Knowledge Reasoning of Large Language Models Integrating Graph-Structured Information for Pest and Disease Control in Tobacco
Siyu Li, Chenwei Song, Wan Zhou, Xinyi Liu
TL;DR
The paper tackles knowledge-driven pest and disease control in tobacco by integrating a tobacco-specific knowledge graph with a large language model using GraphRAG. It constructs a KG with over $1000$ entities/relations, applies TransE for initial embeddings ($100$-dimensional) and a 2-layer GCN to capture relational structure, and fuses these graph representations with a ChatGLM LLM via LoRA (rank $16$) for efficient fine-tuning. The approach yields superior performance across direct, multi-hop, and comparative reasoning tasks, outperforming baselines such as RAG and KGE+LLM and showing particular strength in complex reasoning scenarios. This graph-augmented reasoning framework provides stronger, domain-specific decision support for agriculture and can be extended to other knowledge-intensive domains like healthcare.
Abstract
This paper proposes a large language model (LLM) approach that integrates graph-structured information for knowledge reasoning in tobacco pest and disease control. Built upon the GraphRAG framework, the proposed method enhances knowledge retrieval and reasoning by explicitly incorporating structured information from a domain-specific knowledge graph. Specifically, LLMs are first leveraged to assist in the construction of a tobacco pest and disease knowledge graph, which organizes key entities such as diseases, symptoms, control methods, and their relationships.

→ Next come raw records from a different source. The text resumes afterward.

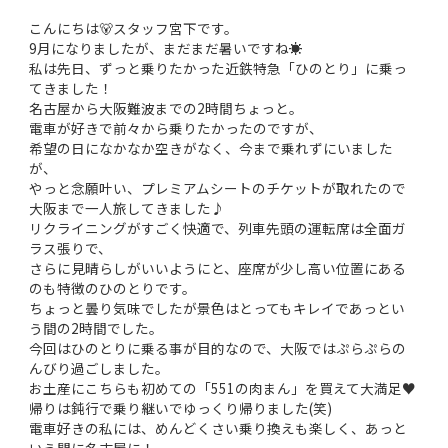
こんにちは🐻スタッフ宮下です。
9月になりましたが、まだまだ暑いですね☀
私は先日、ずっと乗りたかった近鉄特急「ひのとり」に乗っ
てきました！
名古屋から大阪難波までの2時間ちょっと。
電車が好きで前々から乗りたかったのですが、
希望の日になかなか空きがなく、今まで乗れずにいました
が、
やっと念願叶い、プレミアムシートのチケットが取れたので
大阪まで一人旅してきました♪
リクライニングがすごく快適で、列車先頭の運転席は全面ガ
ラス張りで、
さらに見晴らしがいいようにと、座席が少し高い位置にある
のも特徴のひのとりです。
ちょっと曇り気味でしたが景色はとってもキレイであっとい
う間の2時間でした。
今回はひのとりに乗る事が目的なので、大阪ではぷらぷらの
んびり過ごしました。
お土産にこちらも初めての「551の肉まん」を買えて大満足♥
帰りは鈍行で乗り継いでゆっくり帰りました(笑)
電車好きの私には、めんどくさい乗り換えも楽しく、あっと
いう間に名古屋に！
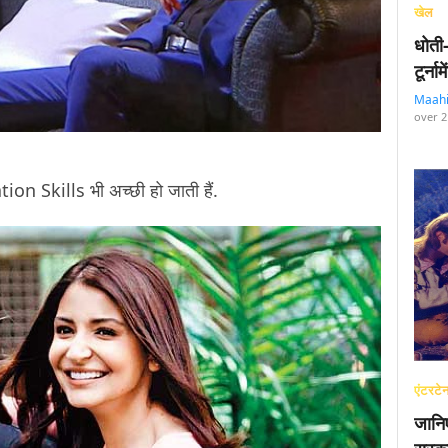
खेल
धोती
टूर्न
Maah
over 2
Skills भी अच्छी हो जाती हैं.
एंटरटेन
जानि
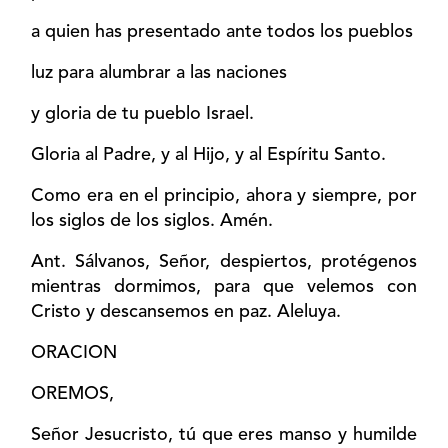
a quien has presentado ante todos los pueblos
luz para alumbrar a las naciones
y gloria de tu pueblo Israel.
Gloria al Padre, y al Hijo, y al Espíritu Santo.
Como era en el principio, ahora y siempre, por
los siglos de los siglos. Amén.
Ant. Sálvanos, Señor, despiertos, protégenos
mientras dormimos, para que velemos con
Cristo y descansemos en paz. Aleluya.
ORACION
OREMOS,
Señor Jesucristo, tú que eres manso y humilde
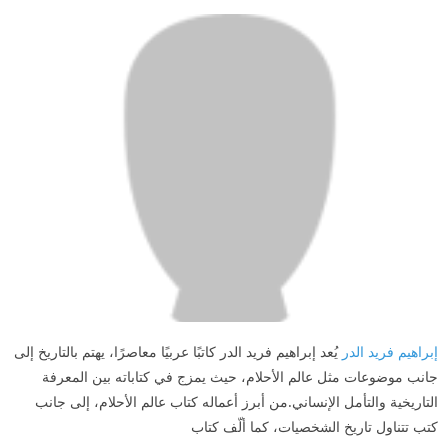
إبراهيم فريد الدر
يُعد إبراهيم فريد الدر كاتبًا عربيًا معاصرًا، يهتم بالتاريخ إلى
جانب موضوعات مثل عالم الأحلام، حيث يمزج في كتاباته بين المعرفة
التاريخية والتأمل الإنساني.من أبرز أعماله كتاب عالم الأحلام، إلى جانب
كتب تتناول تاريخ الشخصيات، كما ألّف كتاب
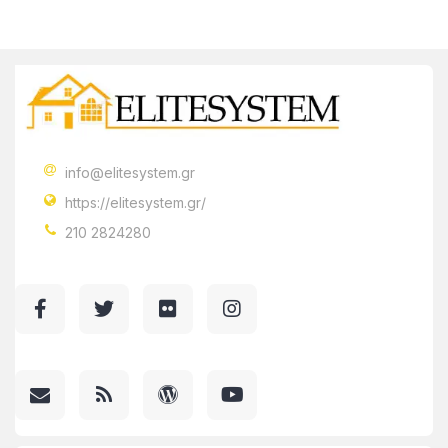
info@elitesystem.gr
https://elitesystem.gr/
210 2824280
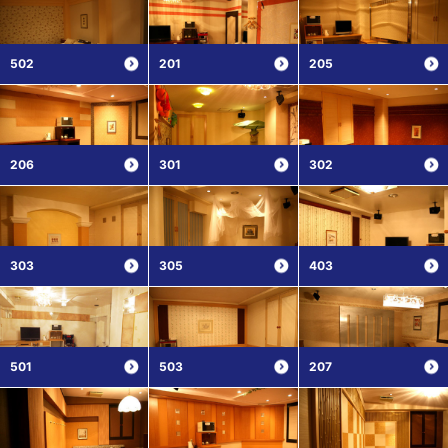
502
201
205
206
301
302
303
305
403
501
503
207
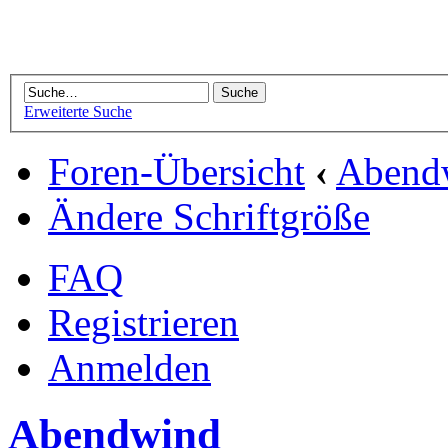
Erweiterte Suche
Foren-Übersicht
‹
Abend
Ändere Schriftgröße
FAQ
Registrieren
Anmelden
Abendwind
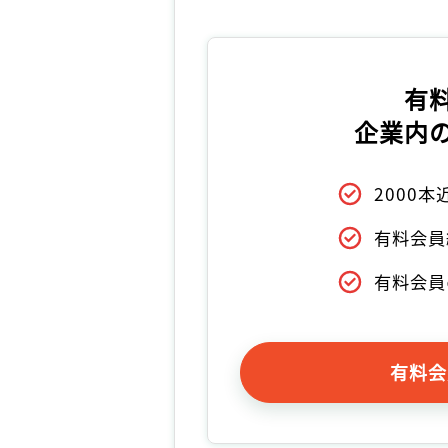
有
企業内
2000
有料会員
有料会員
有料会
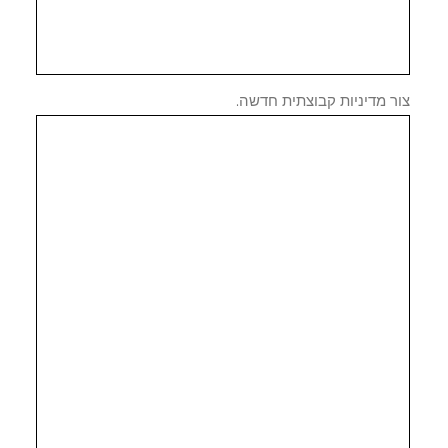
 מדיניות קבוצתית חדשה.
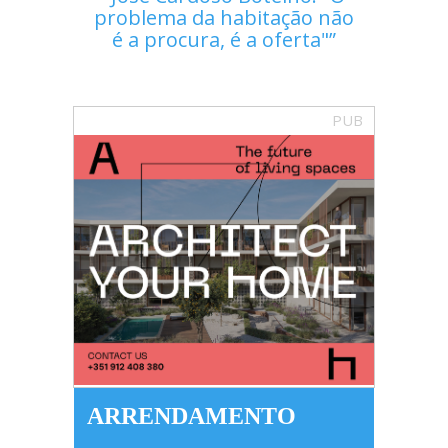
problema da habitação não
é a procura, é a oferta"
PUB
ARRENDAMENTO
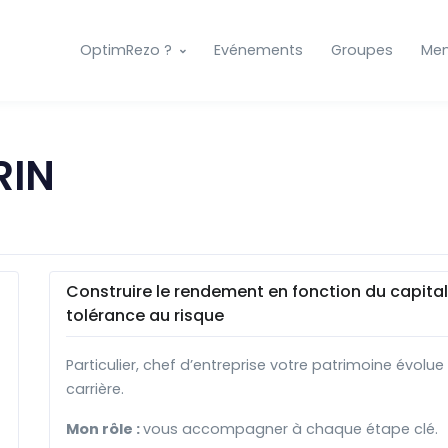
OptimRezo ?
Evénements
Groupes
Me
RIN
Construire le rendement en fonction du capital 
tolérance au risque
Particulier, chef d’entreprise votre patrimoine évolu
carrière.
Mon rôle :
vous accompagner à chaque étape clé.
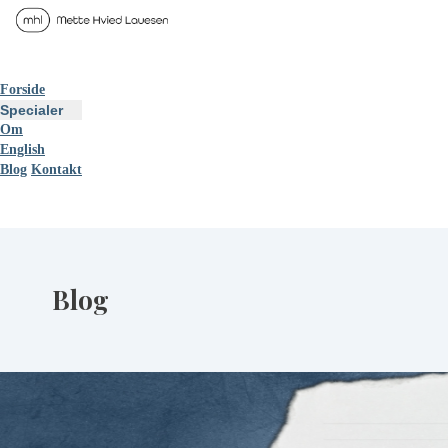
Forside
Specialer
Om
English
Blog
Kontakt
Blog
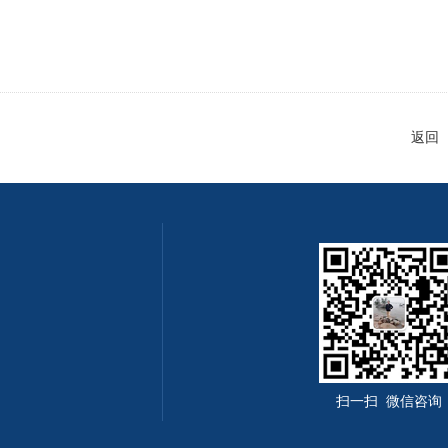
返回
扫一扫 微信咨询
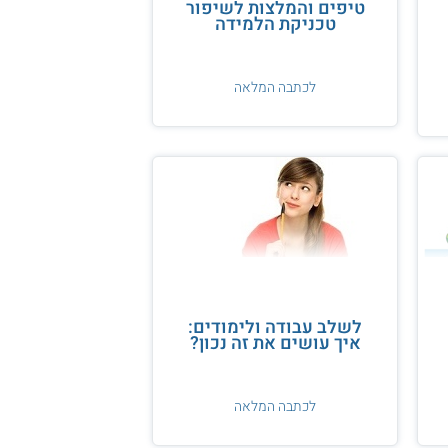
טיפים והמלצות לשיפור
טכניקת הלמידה
לכתבה המלאה
לשלב עבודה ולימודים:
איך עושים את זה נכון?
לכתבה המלאה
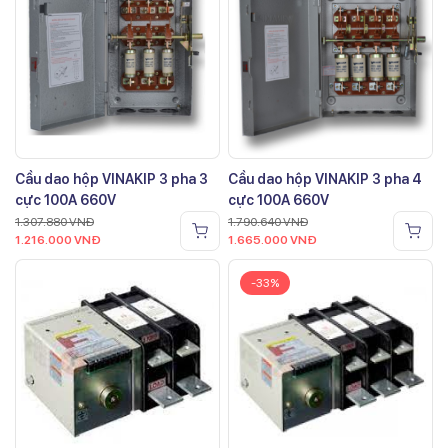
Cầu dao hộp VINAKIP 3 pha 3
Cầu dao hộp VINAKIP 3 pha 4
cực 100A 660V
cực 100A 660V
1.307.880
VNĐ
1.790.640
VNĐ
1.216.000
VNĐ
1.665.000
VNĐ
-33%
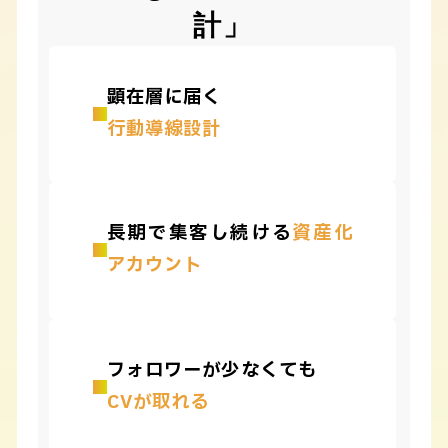
計」
顕在層に届く
行動導線設計
長期で集客し続ける
資産化
アカウント
フォロワーが少なくても
CVが取れる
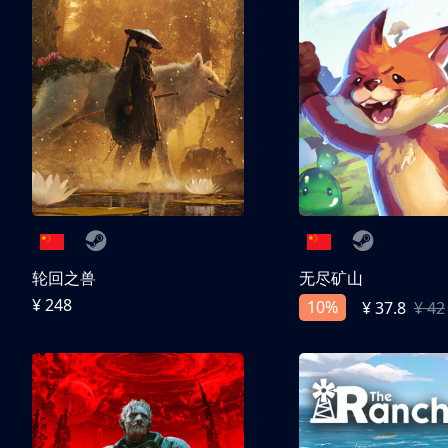
轮回之兽
无尽矿山
¥ 248
10%
¥ 37.8
¥ 42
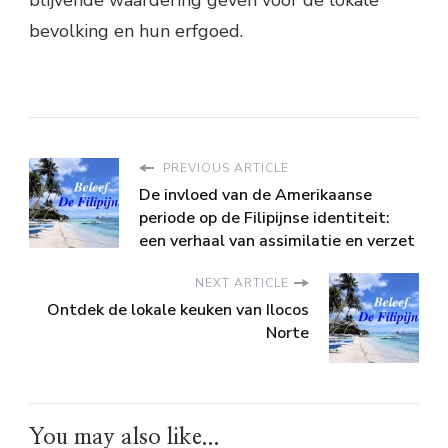
blijvende waardering geven voor de lokale
bevolking en hun erfgoed.
PREVIOUS ARTICLE
De invloed van de Amerikaanse
periode op de Filipijnse identiteit:
een verhaal van assimilatie en verzet
NEXT ARTICLE
Ontdek de lokale keuken van Ilocos
Norte
You may also like...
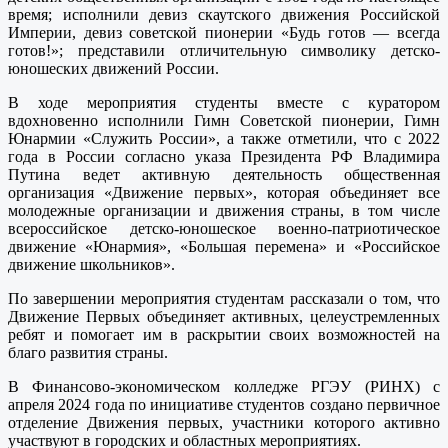
время; исполнили девиз скаутского движения Российской
Империи, девиз советской пионерии «Будь готов — всегда
готов!»; представили отличительную символику детско-
юношеских движений России.
В ходе мероприятия студенты вместе с куратором
вдохновенно исполнили Гимн Советской пионерии, Гимн
Юнармии «Служить России», а также отметили, что с 2022
года в России согласно указа Президента РФ Владимира
Путина ведет активную деятельность общественная
организация «Движение первых», которая объединяет все
молодежные организации и движения страны, в том числе
всероссийское детско-юношеское военно-патриотическое
движение «Юнармия», «Большая перемена» и «Российское
движение школьников».
По завершении мероприятия студентам рассказали о том, что
Движение Первых объединяет активных, целеустремленных
ребят и помогает им в раскрытии своих возможностей на
благо развития страны.
В Финансово-экономическом колледже РГЭУ (РИНХ) с
апреля 2024 года по инициативе студентов создано первичное
отделение Движения первых, участники которого активно
участвуют в городских и областных мероприятиях.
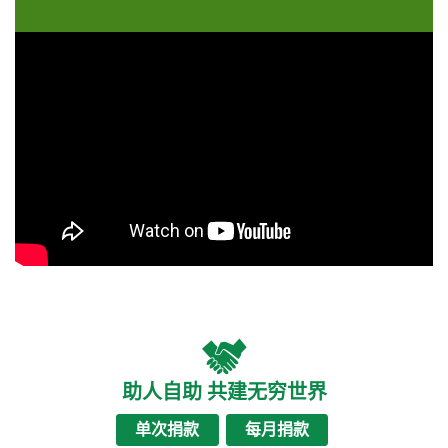
助人自助 共建无穷世界
单次捐款
每月捐款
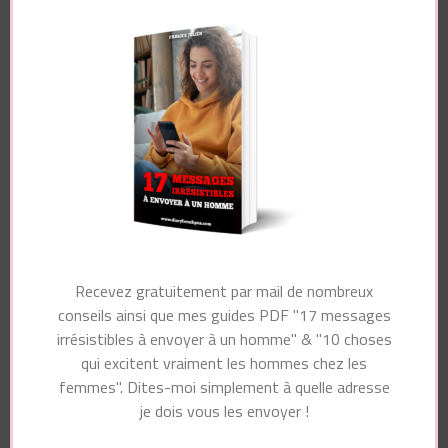
Article suivant
d'article
Article précédent
10 Terribles Vérités
Il Est Très Intéressé
Sur Les Hommes Que
Mais Maladroit : Les
Je Vous Dirais Si Vous
Signes à Reconnaître
étiez Ma Fille
Vous pourriez également aimer...
Recevez gratuitement par mail de nombreux
conseils ainsi que mes guides PDF "17 messages
irrésistibles à envoyer à un homme" & "10 choses
qui excitent vraiment les hommes chez les
femmes". Dites-moi simplement à quelle adresse
Laisser un commentaire
je dois vous les envoyer !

Based on this graph, relevant knowledge is retrieved and integrated into the reasoning process to support accurate answer generation. The Transformer architecture is adopted as the core inference model, while a graph neural network (GNN) is employed to learn expressive node representations that capture both local and global relational information within the knowledge graph. A ChatGLM-based model serves as the backbone LLM and is fine-tuned using LoRA to achieve parameter-efficient adaptation. Extensive experimental results demonstrate that the proposed approach consistently outperforms baseline methods across multiple evaluation metrics, significantly improving both the accuracy and depth of reasoning, particularly in complex multi-hop and comparative reasoning scenarios.